The pandemic has given rise to a paradoxical trend: less cars on the roads but more traffic-related deaths.
In the month of May alone, NBC News reported that motor vehicle fatalities surged over 23%. Indeed, according to a report by the National Safety Council, it marked the third straight month of an increased risk of traffic-related death over previous yearly averages.
Paradoxically, U.S. highway fatalities rose sharply in 2020 even as the number of miles driven by motorists fell. The worrisome trend comes during a time when one would intuitively think that less traffic would result in lower fatalities.
“At a moment when the country should be reaping a safety benefit from less traffic, the roads are riskier, threatening to reverse traffic safety gains made over the last few years,” the NSC said in a statement.
Preliminary data from the NSC shows that at least 42,060 people were killed in motor vehicle crashes last year, an increase of 24 percent per miles driven, the biggest year-over-year increase since 1924.
According to the statistics, for every 100 million miles driven, the death rate in May rose to 1.47, compared to 1.19 in 2019.
Especially now that the country is beginning to open up again and more cars are going to be on the roads, it is crucial to address the danger posed. Auto safety experts isolated a few contributing factors that could hold the key to the paradox.
One theory, according to experts, is cognitive overload from overusing technology while working at home – especially with regards to videoconferencing technology (Zoom). In short, they blame distracted driving due to technology.
“After you get into your car, you may be operating on autopilot,” Joan Claybrook, a former head of the National Highway Traffic Safety Administration, said. “I think computer use, in general, can overload you.”
Sam Abuelsamid, principal auto analyst at Guidehouse Insights, also theorized that simply not driving frequently over the past year has caused people’s skills to rust. Add to that a heightened emotional state from the pandemic and being locked down in one’s house on Zoom all day, it could severely impair one’s driving abilities.
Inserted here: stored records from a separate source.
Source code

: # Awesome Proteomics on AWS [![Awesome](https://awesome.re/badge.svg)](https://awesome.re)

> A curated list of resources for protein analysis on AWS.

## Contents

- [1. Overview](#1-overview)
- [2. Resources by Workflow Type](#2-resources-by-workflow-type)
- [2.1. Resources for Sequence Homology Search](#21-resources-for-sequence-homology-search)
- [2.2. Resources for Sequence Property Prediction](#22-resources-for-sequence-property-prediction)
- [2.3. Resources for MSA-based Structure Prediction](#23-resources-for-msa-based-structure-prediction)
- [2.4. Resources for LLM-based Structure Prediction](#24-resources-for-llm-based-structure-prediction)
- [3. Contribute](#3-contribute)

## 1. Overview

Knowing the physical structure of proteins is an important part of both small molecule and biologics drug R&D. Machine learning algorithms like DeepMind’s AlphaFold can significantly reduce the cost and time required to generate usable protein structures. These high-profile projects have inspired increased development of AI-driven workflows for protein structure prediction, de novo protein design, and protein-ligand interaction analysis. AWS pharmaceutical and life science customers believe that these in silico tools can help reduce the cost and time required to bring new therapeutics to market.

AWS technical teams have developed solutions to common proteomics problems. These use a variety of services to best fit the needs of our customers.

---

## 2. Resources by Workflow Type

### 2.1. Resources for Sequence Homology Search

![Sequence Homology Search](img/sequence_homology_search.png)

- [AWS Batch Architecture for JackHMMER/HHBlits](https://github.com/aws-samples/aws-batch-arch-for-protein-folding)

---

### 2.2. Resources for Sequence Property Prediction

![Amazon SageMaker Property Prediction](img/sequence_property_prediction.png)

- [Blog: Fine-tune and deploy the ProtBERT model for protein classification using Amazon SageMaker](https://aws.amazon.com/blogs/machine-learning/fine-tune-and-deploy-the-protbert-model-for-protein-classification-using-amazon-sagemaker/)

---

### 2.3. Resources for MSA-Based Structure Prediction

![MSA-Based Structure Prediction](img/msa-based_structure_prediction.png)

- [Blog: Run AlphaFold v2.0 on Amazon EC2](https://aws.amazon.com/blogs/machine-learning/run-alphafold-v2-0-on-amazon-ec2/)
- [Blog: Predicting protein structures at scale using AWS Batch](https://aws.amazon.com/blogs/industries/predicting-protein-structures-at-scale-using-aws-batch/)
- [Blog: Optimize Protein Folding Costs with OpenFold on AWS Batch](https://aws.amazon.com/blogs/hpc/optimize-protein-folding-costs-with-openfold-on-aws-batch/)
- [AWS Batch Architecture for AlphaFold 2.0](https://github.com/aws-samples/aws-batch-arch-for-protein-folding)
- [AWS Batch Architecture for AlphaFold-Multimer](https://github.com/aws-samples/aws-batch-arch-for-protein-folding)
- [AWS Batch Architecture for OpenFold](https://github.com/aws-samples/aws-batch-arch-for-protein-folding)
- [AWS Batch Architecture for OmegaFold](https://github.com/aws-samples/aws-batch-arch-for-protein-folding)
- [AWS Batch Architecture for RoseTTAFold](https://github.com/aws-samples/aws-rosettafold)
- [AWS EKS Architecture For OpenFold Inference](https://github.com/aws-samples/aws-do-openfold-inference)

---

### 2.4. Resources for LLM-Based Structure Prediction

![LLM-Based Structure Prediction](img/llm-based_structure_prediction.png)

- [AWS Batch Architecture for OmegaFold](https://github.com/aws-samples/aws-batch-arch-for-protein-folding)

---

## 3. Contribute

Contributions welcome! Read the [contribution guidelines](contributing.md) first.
To support this theory, a study by Root Insurance found that 54% of 1,819 adult drivers surveyed had trouble concentrating on the roads after videoconferences. However, distracted driving is not a new trend per say. With or without COVID, car crashes due to distractions from smart phones have been increasing.
Russ Rader, an official with the Insurance Institute for Highway Safety, told NBC News, “The problem with distraction is huge and it’s not just checking email or texting. There’s the risk of cognitive distraction, looking at the road while your thoughts are elsewhere. That zoning out may mean you don’t notice a dangerous situation soon enough to react.”
Now that the country is beginning to open up again, there is even greater concern about road safety. Officials warn that there will be 120,000 more cars on the road compared to 2019. In addition to the sheer number of cars, officials expect there to be more frequent short-distance driving due to working at home and the need for short trips, as well as increased deliveries.
To combat this dangerous trend in the wake of loosening COVID restrictions, Nassau County Police is cracking down on distracted driving.
According to a CBS New York report, Nassau police, who have felt the effects of distracted driving first hand, believe that it resulted in three fatal crashes over the last three weeks, including the death of one of their own – Trooper Joseph Gallagher, who was hit by a distracted driver texting and using social media.
The traffic safety problem has also gotten the attention of lawmakers. For example, Alabama’s House of Representatives recently shot down a proposal by a narrow margin that would fine people for using a smart phone while driving.
According to the AP, it was rejected by lawmakers on both sides of the aisle for its lack of enforceability. Democrats also worried that it could be used to target minorities for traffic stops.
Although a major factor, distracted driving is not the only cause of increased road risks. Since the pandemic lockdowns, police on average have cut back on enforcing minor traffic violations, which could be leading to more chaos on the roads.
Police cited COVID as the reason for fewer traffic stops.
“We cut down our shifts to limit our exposure…there was a full-blown hiatus on stopping (motorists) unless they did something really egregious,” said Kevin Nowak, chief of police in Pleasant Ridge, Michigan.
According to Car and Driver magazine, the sentiment from law enforcement was to significantly cut back on pulling drivers over to abide by social distancing rules. Now that vaccines are rolling out and the pandemic is under some control, perhaps the enforcement of traffic rules will return to normal.